A fully dressed man appears at our table when we first sit down. Nice guy, attractive, and the conversation was pleasant enough. He leaves the table after our brief chat. A few minutes later and with “Rico Suave” blasting in the background (which gives an approximate idea of the time of this adventure), aforementioned pleasant gentleman is now back at my side gyrating his hips and taking off his shirt. No big deal. I’d been to Chippendales-type clubs before. Nothing too embarrassing. Riiiiiiiiiiiiiiiight. With a flick of the wrist (his,not mine), down come the pants. And the man is not wearing any underwear.
Okay, here’s the thing that guys have to understand. A man goes to a strip club (or, hell, the grocery store) and wants to see boobies, it’s a simple glance downward, mere inches from the woman’s face. Glance back up, quick recovery, simple procedure. No movement of the head is necessary (unless you’re lewd, crude, and obnoxious). When a woman has a naked man in front of her at a strip club (or, hell, the grocery store) and the time comes to look at his…”thing”(she has to look. He’s expecting her to. Why else would his pants be on the floor?), it’s much more complicated. His “thing” (what am I-in the second grade? Jeez.) is at her eye-level, depending on her height while seated and his while standing. To glance without awkwardness is impossible. Head movement is necessary. My method- look quickly, say something stupid, like “cool”, and then make extreme eye-contact for the rest of the dance. I wouldn’t recommend this method; the guy tends to get a little creeped out. Luckily, by the time my second dancer had arrived, my forehead was pressed to the table, too drunk to look up. I tried for a bit, but then he did that little “spinning” trick (think: "propeller") and I got a little motion sick. I held my hand up; time to head home.
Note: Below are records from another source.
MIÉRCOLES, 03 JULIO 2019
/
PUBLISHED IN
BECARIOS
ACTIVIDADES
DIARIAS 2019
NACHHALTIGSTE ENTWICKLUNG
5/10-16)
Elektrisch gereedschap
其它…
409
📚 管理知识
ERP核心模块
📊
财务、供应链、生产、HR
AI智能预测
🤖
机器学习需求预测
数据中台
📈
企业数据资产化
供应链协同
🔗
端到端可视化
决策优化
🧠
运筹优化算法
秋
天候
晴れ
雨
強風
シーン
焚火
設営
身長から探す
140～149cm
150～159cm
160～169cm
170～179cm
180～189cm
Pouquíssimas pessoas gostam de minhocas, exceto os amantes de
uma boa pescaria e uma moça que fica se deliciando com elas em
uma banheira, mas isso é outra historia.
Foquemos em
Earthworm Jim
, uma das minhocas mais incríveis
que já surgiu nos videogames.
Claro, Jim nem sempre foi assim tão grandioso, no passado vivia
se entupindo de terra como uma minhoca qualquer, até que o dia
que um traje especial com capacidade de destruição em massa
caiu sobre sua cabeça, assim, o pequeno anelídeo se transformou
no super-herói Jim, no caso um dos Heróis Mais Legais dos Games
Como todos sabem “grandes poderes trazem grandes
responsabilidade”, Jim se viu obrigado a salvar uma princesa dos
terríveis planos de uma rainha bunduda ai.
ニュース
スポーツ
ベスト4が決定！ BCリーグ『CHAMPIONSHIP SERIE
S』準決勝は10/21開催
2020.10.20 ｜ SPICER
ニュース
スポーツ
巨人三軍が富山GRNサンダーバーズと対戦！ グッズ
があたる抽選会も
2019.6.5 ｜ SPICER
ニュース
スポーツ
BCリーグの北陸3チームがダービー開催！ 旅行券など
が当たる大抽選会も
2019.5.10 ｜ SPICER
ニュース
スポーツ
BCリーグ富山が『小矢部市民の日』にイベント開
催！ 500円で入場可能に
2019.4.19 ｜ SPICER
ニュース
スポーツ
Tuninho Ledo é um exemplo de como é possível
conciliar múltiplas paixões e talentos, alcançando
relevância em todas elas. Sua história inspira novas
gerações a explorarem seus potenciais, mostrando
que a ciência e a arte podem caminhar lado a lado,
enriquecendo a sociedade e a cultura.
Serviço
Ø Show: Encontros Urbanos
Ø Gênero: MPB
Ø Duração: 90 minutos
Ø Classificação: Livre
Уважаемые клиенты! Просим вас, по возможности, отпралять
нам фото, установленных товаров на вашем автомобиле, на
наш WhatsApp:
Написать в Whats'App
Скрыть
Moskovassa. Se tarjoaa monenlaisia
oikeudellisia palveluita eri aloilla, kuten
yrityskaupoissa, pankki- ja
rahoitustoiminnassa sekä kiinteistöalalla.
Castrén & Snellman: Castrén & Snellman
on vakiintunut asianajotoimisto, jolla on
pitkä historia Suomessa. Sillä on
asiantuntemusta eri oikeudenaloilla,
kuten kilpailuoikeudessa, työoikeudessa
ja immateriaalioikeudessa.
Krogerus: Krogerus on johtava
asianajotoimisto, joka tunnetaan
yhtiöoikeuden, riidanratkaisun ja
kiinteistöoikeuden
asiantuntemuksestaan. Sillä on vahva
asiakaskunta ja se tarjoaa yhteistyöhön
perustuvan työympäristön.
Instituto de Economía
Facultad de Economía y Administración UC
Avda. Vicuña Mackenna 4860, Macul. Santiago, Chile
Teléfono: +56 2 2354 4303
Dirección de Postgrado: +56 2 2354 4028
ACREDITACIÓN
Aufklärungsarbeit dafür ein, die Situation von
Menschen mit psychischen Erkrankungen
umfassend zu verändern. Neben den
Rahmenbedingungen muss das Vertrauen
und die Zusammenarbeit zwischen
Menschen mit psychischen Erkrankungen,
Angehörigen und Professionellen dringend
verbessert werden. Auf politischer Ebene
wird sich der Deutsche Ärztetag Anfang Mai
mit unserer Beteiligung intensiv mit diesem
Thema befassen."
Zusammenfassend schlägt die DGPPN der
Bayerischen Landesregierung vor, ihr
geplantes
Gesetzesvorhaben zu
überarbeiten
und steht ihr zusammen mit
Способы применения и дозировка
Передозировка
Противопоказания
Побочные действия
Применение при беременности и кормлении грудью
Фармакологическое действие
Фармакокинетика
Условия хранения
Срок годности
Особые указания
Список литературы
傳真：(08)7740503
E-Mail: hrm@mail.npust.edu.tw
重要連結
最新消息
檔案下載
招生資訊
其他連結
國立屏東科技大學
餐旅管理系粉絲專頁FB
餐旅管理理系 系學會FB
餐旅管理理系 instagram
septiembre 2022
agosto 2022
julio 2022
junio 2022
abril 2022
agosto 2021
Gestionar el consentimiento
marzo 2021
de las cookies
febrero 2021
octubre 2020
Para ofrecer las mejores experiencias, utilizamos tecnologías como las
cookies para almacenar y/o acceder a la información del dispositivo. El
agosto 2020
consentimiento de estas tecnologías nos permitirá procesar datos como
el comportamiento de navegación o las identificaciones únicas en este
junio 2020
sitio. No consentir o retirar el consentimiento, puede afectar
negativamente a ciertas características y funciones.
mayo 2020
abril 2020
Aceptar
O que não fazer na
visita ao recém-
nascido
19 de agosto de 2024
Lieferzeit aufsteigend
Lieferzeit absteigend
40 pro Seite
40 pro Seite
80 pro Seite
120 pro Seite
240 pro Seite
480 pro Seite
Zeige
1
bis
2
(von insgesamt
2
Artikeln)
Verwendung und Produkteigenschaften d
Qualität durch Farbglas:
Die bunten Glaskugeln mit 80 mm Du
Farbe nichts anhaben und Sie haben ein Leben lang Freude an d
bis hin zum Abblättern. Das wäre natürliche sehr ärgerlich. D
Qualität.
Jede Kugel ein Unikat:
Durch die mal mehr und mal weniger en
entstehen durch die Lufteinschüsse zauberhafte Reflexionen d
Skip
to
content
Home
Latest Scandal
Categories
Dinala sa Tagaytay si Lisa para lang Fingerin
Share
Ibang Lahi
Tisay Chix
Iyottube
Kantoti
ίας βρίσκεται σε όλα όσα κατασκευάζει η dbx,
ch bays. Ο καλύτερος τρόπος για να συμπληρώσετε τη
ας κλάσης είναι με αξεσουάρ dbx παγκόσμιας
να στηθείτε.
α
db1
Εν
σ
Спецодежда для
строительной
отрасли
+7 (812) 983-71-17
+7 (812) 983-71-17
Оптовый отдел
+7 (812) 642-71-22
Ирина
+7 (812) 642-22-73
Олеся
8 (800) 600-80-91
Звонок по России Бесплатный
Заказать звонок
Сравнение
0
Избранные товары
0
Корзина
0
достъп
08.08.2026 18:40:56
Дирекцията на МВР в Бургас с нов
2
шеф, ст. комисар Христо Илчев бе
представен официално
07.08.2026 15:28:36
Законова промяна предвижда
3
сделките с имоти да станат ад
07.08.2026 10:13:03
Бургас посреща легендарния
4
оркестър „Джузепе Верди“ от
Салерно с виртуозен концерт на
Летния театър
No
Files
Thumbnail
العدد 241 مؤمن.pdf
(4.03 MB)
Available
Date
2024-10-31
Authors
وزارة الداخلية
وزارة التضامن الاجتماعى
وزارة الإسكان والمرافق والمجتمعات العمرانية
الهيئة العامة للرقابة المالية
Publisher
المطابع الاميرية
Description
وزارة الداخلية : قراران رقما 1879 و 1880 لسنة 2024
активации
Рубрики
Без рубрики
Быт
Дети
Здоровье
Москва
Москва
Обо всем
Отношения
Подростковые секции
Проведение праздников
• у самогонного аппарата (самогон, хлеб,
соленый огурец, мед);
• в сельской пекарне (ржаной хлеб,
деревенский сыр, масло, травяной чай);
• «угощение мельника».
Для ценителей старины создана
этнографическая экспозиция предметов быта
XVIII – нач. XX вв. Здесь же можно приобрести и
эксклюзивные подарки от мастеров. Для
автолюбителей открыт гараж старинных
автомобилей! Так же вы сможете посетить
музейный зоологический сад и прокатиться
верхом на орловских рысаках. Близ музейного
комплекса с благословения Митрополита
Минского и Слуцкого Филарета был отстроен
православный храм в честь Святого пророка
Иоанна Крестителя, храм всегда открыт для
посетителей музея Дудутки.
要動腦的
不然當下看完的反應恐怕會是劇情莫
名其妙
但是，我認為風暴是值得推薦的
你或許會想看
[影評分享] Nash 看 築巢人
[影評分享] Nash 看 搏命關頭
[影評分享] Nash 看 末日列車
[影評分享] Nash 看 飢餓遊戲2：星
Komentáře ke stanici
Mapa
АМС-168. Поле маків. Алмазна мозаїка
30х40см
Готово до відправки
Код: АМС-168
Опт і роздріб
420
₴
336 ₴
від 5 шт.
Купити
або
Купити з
Similar problem with serenaders, but with more clothes. In college a group of friends and I went out for wings one night at a popular restaurant. A really nice guy with a “great personality” who somehow got the idea that I was his date for the evening surprised me by singing a song he had written for me. Now, I think my attention span (or my comfort level) is enough to appreciate a poem-maybe a nice haiku or limerick. But an entire song? Again, awkward to no end. As he began to sing directly to me over the table, looking into my eyes the whole time, I think I did all the appropriate things. I smiled, blushed (it really was a sweet gesture, I’m just an incredible goofball) and tried to maintain eye contact with him. Second verse, a little less comfortable, my eyes began to dart around the room and I became acutely aware that people were watching, gauging my reaction (I am also slightly paranoid). I continued with the smile, but now I was blushing from embarrassment at having so much attention directed toward our table (to make things worse, I had a huge mountain of buffalo wing bones in front of me which I quickly covered up with a napkin). I would occasionally throw in a “that’s so sweet” or “thank you, awwwwwwwwwwwwww.” for good measure. Verse three- I was now trying to keep my lips curled up in a smiling position, but I was losing my strength. My lips were actually shaking, and my cheeks hurt. He continued singing, oblivious to the sweat beading on my forehead. I was a trooper, but when he pulled out the kazoo, I had to put an end to it.
Okay, I made that last part up. There was no kazoo, but there might as well have been. And I might as well have been wearing nothing but my socks, too.